_AIM OF THE TASK_. Can you duplicate the listing below, beginning at the line that has "scientific name: Mollisia cinerea" and stopping after the line that has "scientific name: Gekko gecko"?

Records from a data source:
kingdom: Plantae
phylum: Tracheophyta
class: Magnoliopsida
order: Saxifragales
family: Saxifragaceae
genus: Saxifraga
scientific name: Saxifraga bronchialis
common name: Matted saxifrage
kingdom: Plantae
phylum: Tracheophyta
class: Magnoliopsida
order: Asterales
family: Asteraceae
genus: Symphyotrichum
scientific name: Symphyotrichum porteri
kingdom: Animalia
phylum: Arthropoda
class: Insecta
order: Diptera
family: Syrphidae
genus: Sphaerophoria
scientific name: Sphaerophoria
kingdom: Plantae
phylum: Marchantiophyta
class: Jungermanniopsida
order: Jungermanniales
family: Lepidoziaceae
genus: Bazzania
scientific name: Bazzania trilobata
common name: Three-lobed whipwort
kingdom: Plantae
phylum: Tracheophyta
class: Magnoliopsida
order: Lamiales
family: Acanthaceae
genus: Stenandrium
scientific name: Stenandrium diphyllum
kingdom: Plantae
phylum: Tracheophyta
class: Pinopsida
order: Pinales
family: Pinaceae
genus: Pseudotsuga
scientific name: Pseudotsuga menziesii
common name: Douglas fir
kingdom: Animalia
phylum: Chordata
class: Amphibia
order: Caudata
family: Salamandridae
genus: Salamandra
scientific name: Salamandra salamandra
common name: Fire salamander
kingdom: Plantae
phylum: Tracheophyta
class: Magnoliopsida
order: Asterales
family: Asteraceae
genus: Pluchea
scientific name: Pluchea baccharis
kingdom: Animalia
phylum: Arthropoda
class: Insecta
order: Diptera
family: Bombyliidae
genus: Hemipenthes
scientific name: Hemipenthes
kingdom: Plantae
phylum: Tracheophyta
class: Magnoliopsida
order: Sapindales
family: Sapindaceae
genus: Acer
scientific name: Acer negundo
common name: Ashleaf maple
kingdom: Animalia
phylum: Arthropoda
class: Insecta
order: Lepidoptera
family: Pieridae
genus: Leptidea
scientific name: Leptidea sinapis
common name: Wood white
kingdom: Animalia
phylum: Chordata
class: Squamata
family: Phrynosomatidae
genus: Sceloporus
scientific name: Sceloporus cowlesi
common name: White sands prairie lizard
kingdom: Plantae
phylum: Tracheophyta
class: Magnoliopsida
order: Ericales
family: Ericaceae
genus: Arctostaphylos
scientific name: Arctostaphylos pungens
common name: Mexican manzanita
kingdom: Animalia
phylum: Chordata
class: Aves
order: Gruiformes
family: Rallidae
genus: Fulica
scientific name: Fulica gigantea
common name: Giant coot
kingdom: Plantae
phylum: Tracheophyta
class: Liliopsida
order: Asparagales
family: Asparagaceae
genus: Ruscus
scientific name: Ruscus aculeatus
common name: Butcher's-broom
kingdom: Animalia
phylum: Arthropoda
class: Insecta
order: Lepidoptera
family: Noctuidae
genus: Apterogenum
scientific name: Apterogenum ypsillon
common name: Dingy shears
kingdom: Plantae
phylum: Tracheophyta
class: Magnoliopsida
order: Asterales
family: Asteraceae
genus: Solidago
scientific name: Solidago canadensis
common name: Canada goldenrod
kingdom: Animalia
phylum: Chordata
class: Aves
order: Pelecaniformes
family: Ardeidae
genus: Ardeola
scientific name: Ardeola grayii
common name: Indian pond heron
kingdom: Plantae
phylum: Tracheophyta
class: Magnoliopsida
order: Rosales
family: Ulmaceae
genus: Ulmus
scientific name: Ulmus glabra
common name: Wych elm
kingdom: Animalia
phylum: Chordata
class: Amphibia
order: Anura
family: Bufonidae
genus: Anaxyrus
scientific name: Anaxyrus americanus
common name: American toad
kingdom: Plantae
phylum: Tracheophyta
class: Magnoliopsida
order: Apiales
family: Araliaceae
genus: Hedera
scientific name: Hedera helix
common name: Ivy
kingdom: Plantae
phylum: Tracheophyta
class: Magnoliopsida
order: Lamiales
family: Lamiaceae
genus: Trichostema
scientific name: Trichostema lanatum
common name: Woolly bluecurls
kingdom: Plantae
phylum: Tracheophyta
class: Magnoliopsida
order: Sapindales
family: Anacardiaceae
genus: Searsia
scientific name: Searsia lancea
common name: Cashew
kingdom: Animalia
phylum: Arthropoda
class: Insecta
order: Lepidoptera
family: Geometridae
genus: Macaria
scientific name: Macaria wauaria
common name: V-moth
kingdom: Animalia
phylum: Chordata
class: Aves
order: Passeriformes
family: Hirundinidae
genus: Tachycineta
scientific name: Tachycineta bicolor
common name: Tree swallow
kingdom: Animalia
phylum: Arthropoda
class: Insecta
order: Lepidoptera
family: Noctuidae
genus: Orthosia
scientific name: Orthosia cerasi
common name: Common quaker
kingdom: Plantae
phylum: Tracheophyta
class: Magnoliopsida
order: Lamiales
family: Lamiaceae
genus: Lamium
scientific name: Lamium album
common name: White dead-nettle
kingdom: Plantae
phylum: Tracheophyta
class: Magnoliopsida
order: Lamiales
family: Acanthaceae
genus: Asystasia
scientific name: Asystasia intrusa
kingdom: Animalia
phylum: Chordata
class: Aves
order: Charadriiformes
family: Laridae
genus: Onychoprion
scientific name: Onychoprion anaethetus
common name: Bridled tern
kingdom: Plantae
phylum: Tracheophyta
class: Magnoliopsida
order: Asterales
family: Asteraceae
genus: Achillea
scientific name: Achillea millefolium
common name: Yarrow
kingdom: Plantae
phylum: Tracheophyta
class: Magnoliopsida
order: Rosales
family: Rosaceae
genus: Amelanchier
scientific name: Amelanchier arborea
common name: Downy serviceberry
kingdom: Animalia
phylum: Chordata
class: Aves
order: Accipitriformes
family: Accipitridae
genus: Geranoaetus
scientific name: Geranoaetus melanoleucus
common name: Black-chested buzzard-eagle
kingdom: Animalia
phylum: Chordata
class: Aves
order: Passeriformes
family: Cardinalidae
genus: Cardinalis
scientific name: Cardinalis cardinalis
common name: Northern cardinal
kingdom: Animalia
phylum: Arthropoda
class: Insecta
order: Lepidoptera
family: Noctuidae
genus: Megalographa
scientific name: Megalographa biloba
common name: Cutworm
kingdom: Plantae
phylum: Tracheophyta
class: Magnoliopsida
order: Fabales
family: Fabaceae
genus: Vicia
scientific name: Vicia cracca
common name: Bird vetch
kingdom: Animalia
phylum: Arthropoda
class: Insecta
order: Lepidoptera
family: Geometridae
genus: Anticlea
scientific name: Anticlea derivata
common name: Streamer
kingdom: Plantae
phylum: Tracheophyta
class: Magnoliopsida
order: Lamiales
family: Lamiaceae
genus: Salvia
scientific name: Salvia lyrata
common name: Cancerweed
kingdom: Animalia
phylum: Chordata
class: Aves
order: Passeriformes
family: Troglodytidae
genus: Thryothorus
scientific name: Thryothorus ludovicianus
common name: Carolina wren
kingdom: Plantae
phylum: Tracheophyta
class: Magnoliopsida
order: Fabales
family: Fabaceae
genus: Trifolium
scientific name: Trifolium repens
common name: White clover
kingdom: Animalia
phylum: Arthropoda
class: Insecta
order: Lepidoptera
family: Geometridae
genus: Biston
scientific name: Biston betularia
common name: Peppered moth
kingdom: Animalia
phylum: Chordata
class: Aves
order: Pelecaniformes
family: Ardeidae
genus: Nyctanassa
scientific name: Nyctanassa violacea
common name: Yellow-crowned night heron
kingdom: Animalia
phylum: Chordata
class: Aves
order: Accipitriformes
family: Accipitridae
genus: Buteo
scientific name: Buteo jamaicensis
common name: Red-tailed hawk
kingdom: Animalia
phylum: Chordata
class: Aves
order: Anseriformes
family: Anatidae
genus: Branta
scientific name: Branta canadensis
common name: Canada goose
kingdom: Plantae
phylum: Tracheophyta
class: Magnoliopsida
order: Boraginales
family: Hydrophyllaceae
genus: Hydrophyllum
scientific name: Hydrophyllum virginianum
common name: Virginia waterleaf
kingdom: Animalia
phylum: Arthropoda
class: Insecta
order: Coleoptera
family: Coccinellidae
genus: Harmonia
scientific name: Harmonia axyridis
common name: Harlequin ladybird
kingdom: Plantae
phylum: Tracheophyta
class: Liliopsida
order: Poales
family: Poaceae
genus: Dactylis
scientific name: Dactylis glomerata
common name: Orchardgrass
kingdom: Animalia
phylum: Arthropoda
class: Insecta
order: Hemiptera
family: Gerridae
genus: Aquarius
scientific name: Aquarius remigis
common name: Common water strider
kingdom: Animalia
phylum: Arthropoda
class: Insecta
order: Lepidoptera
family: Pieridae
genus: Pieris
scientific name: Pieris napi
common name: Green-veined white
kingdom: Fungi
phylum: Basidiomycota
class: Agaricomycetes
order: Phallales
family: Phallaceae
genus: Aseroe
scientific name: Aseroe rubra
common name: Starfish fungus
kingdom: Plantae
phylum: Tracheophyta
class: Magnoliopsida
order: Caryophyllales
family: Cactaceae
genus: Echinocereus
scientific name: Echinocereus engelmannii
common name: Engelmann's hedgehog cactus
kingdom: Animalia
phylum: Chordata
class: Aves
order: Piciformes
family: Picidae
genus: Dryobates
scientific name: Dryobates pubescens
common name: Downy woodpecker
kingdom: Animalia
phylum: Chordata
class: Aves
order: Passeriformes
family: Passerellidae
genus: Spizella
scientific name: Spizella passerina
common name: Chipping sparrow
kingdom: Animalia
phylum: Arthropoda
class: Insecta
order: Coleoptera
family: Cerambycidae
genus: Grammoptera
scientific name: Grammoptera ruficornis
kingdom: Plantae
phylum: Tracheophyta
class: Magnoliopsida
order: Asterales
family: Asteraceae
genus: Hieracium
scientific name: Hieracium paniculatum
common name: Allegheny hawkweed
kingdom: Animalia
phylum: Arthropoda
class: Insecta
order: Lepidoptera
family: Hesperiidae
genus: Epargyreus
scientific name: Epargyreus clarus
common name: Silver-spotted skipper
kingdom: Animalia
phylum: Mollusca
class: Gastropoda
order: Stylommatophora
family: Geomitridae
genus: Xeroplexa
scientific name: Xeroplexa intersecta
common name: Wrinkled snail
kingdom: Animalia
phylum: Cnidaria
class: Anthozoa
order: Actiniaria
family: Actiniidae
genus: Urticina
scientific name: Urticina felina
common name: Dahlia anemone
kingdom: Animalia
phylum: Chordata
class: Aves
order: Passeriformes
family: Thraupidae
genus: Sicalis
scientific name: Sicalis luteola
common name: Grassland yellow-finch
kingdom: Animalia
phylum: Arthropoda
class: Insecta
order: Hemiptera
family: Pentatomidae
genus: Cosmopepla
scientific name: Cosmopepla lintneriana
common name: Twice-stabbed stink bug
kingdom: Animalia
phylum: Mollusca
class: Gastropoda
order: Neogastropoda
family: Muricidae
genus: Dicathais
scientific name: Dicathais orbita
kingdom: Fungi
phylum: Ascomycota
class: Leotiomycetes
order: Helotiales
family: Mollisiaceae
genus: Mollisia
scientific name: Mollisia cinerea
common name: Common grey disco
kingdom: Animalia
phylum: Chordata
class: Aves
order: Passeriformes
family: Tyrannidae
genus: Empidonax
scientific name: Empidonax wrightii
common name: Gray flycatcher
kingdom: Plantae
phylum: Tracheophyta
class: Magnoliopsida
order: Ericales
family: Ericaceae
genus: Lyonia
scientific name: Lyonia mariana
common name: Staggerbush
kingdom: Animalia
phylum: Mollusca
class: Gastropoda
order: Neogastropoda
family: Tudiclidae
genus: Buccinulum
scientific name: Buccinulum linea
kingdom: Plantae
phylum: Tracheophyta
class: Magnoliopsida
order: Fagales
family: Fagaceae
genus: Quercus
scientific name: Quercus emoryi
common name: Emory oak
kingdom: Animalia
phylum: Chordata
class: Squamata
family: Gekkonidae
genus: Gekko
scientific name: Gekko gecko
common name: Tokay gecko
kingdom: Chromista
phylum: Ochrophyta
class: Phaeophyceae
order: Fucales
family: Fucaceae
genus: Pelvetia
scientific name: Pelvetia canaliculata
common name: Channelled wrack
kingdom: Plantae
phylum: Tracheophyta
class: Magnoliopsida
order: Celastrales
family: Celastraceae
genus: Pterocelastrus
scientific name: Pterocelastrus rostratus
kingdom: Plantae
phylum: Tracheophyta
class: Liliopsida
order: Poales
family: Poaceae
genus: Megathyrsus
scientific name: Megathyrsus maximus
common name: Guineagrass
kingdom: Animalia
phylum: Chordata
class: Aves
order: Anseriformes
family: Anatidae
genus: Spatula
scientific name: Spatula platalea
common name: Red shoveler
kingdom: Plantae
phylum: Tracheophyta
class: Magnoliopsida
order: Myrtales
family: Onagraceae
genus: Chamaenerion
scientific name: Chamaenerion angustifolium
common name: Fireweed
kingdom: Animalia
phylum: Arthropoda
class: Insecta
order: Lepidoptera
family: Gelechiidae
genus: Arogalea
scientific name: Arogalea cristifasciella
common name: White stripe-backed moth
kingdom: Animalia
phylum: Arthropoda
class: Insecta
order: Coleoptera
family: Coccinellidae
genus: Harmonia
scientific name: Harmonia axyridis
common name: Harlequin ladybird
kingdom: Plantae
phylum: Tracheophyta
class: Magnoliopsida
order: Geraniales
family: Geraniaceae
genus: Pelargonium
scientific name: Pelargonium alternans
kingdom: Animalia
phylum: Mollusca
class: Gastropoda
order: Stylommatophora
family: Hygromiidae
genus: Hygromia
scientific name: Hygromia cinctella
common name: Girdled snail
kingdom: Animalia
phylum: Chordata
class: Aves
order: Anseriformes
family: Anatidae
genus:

_FINISHED ANSWER_.
scientific name: Mollisia cinerea
common name: Common grey disco
kingdom: Animalia
phylum: Chordata
class: Aves
order: Passeriformes
family: Tyrannidae
genus: Empidonax
scientific name: Empidonax wrightii
common name: Gray flycatcher
kingdom: Plantae
phylum: Tracheophyta
class: Magnoliopsida
order: Ericales
family: Ericaceae
genus: Lyonia
scientific name: Lyonia mariana
common name: Staggerbush
kingdom: Animalia
phylum: Mollusca
class: Gastropoda
order: Neogastropoda
family: Tudiclidae
genus: Buccinulum
scientific name: Buccinulum linea
kingdom: Plantae
phylum: Tracheophyta
class: Magnoliopsida
order: Fagales
family: Fagaceae
genus: Quercus
scientific name: Quercus emoryi
common name: Emory oak
kingdom: Animalia
phylum: Chordata
class: Squamata
family: Gekkonidae
genus: Gekko
scientific name: Gekko gecko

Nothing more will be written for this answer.